County: Tipperary Site name: DER265, DERRYVILLE BOG, Killoran
Sites and Monuments Record No.: N/A Licence number: 97E0158
Author: John Ó Néill, Lisheen Archaeological Project, for Margaret Gowen & Co. Ltd.
Site type: Fulacht fia
Period/Dating: Bronze Age (2200 BC-801 BC)
ITM: E 620800m, N 668557m
Latitude, Longitude (decimal degrees): 52.767660, -7.691782
Sixty metres further north of the above site was another spread of burnt material (DER265) over an area of 8.8m (north–south) by 8.4m (east–west) which was up to 0.6m deep in places. It was composed of around 90% heat-shattered sandstone (80%) and limestone (20%) in a mixture of charcoal, peat and silt scattered in a rough circle around an elongated pit which seems to have functioned as a trough. Dug into the subsoil, this pit contained a 2.7m-long, 0.6m-wide partially hollowed oak trunk. This was examined by Niall Gregory, who confirmed that it was not a reused dugout canoe. A Bord na Móna field drain had bisected the site and disturbed the south-eastern half of this pit. In the other half there was a deposit of stones (60% sandstone, 40% limestone) which seemed to be the remains of the last firing of the trough. There was no evidence of a hearth on the site.

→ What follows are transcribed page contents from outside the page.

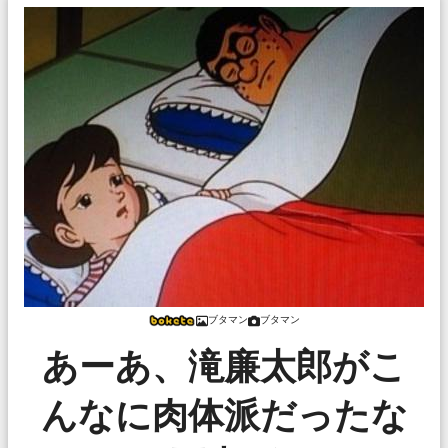
ブタマン
ブタマン
あーあ、滝廉太郎がこ
んなに肉体派だったな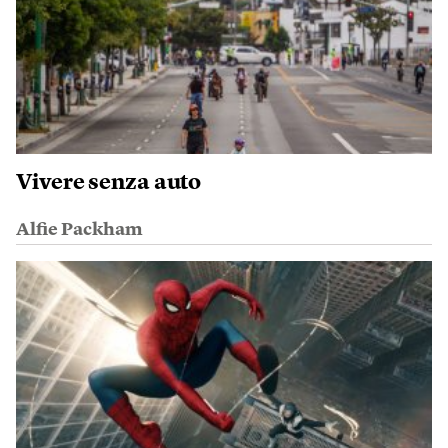
Vivere senza auto
Alfie Packham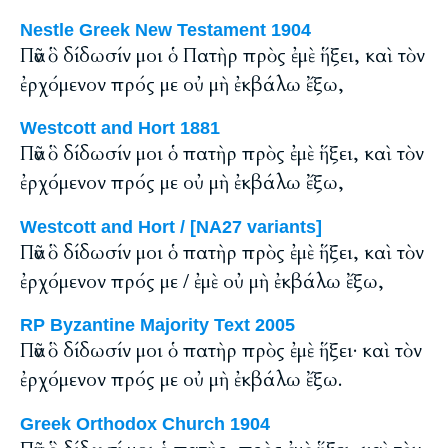
Nestle Greek New Testament 1904
Πᾶν ὃ δίδωσίν μοι ὁ Πατὴρ πρὸς ἐμὲ ἥξει, καὶ τὸν
ἐρχόμενον πρός με οὐ μὴ ἐκβάλω ἔξω,
Westcott and Hort 1881
Πᾶν ὃ δίδωσίν μοι ὁ πατὴρ πρὸς ἐμὲ ἥξει, καὶ τὸν
ἐρχόμενον πρός με οὐ μὴ ἐκβάλω ἔξω,
Westcott and Hort / [NA27 variants]
Πᾶν ὃ δίδωσίν μοι ὁ πατὴρ πρὸς ἐμὲ ἥξει, καὶ τὸν
ἐρχόμενον πρός με / ἐμὲ οὐ μὴ ἐκβάλω ἔξω,
RP Byzantine Majority Text 2005
Πᾶν ὃ δίδωσίν μοι ὁ πατὴρ πρὸς ἐμὲ ἥξει· καὶ τὸν
ἐρχόμενον πρός με οὐ μὴ ἐκβάλω ἔξω.
Greek Orthodox Church 1904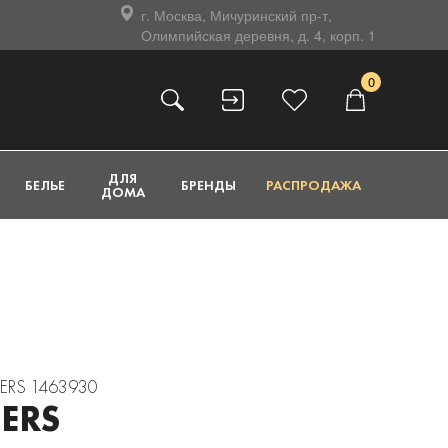
г. Москва, Мичуринский пр-т,
Олимпийская деревня, д. 4, корп. 1
0
ДЛЯ
БЕЛЬЕ
БРЕНДЫ
РАСПРОДАЖА
ДОМА
PERS 1463930
ERS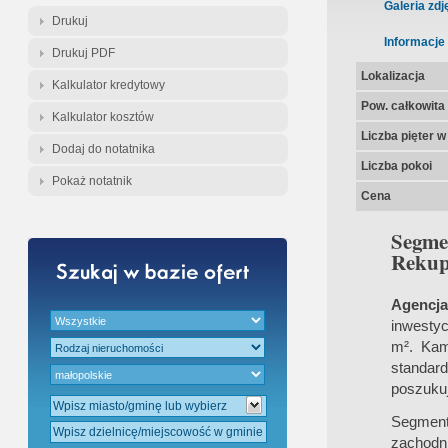
Gratis - Przedwstępna Umowa Nota
Galeria zdj
Drukuj
Informacje
Drukuj PDF
Lokalizacja
Kalkulator kredytowy
Pow. całkowita
Kalkulator kosztów
Liczba pięter 
Dodaj do notatnika
Liczba pokoi
Pokaż notatnik
Cena
Segm
Rekupe
Agencj
inwesty
m². Kam
standard
poszukuj
Segmenty
zachodni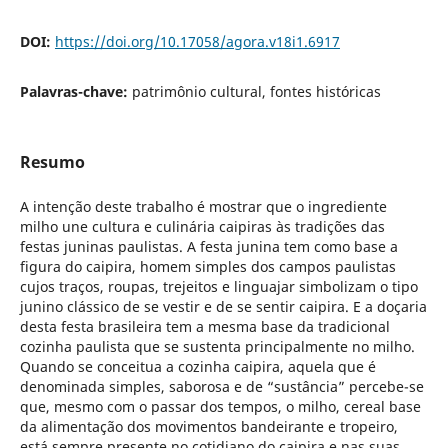
DOI:
https://doi.org/10.17058/agora.v18i1.6917
Palavras-chave:
patrimônio cultural, fontes históricas
Resumo
A intenção deste trabalho é mostrar que o ingrediente
milho une cultura e culinária caipiras às tradições das
festas juninas paulistas. A festa junina tem como base a
figura do caipira, homem simples dos campos paulistas
cujos traços, roupas, trejeitos e linguajar simbolizam o tipo
junino clássico de se vestir e de se sentir caipira. E a doçaria
desta festa brasileira tem a mesma base da tradicional
cozinha paulista que se sustenta principalmente no milho.
Quando se conceitua a cozinha caipira, aquela que é
denominada simples, saborosa e de “sustância” percebe-se
que, mesmo com o passar dos tempos, o milho, cereal base
da alimentação dos movimentos bandeirante e tropeiro,
está sempre presente no cotidiano do caipira e nas suas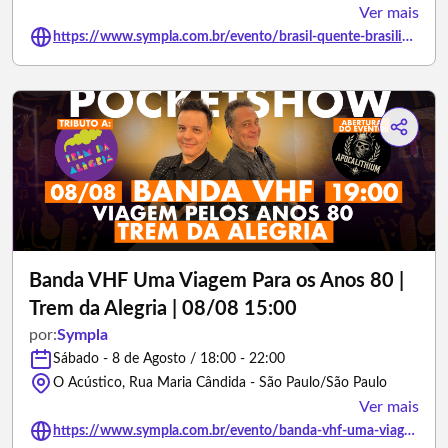
Ver mais
https://www.sympla.com.br/evento/brasil-quente-brasilidades-no-edificio-martinelli-08-08/3394916
Banda VHF Uma Viagem Para os Anos 80 |
Trem da Alegria | 08/08 15:00
por:
Sympla
Sábado - 8 de Agosto / 18:00 - 22:00
O Acústico, Rua Maria Cândida - São Paulo/São Paulo
Ver mais
https://www.sympla.com.br/evento/banda-vhf-uma-viagem-para-os-anos-80-trem-da-alegria-08-08-15-00/3469566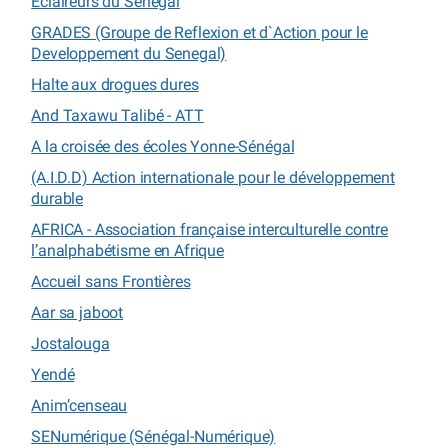
Eclaireurs du Sénégal
GRADES (Groupe de Reflexion et d`Action pour le
Developpement du Senegal)
Halte aux drogues dures
And Taxawu Talibé - ATT
A la croisée des écoles Yonne-Sénégal
(A.I.D.D) Action internationale pour le développement
durable
AFRICA - Association française interculturelle contre
l’analphabétisme en Afrique
Accueil sans Frontières
Aar sa jaboot
Jostalouga
Yendé
Anim’censeau
SENumérique (Sénégal-Numérique)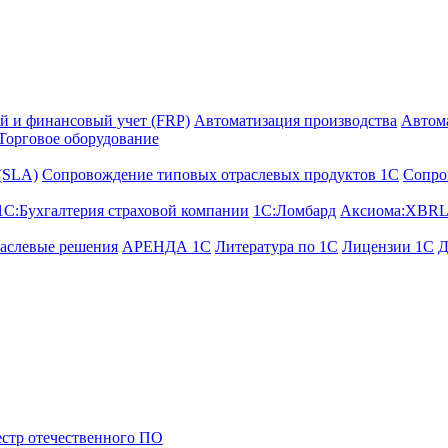
й и финансовый учет (FRP)
Автоматизация производства
Автом
Торговое оборудование
 (SLA)
Сопровождение типовых отраслевых продуктов 1С
Сопро
1С:Бухгалтерия страховой компании
1С:Ломбард
Аксиома:XBRL
аслевые решения
АРЕНДА 1С
Литература по 1С
Лицензии 1C
Д
стр отечественного ПО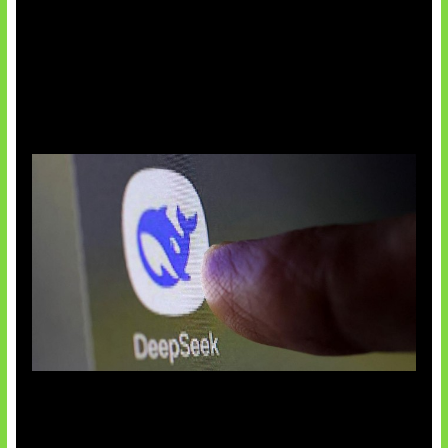
AI China Makin Mendominasi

As the water-table rose, peat began to encroach on the eastern side of the site, requiring a platform to be built while the site was still in use. Occasional fragments of burnt stone tumbled into the peat which overlay the platform. A date of 1425–1120 cal. BC (Beta-111377) was obtained from a timber used in this platform, which was 4m long by 3m wide. It was made from a loose arrangement of timbers mostly set north-west/south-east or north–south. The majority of the wood sampled from the platform was identified as crab-apple, along with some ash and alder. This site lay close to a number of trackways excavated by Sarah Cross (see Excavations 1997, No. 519).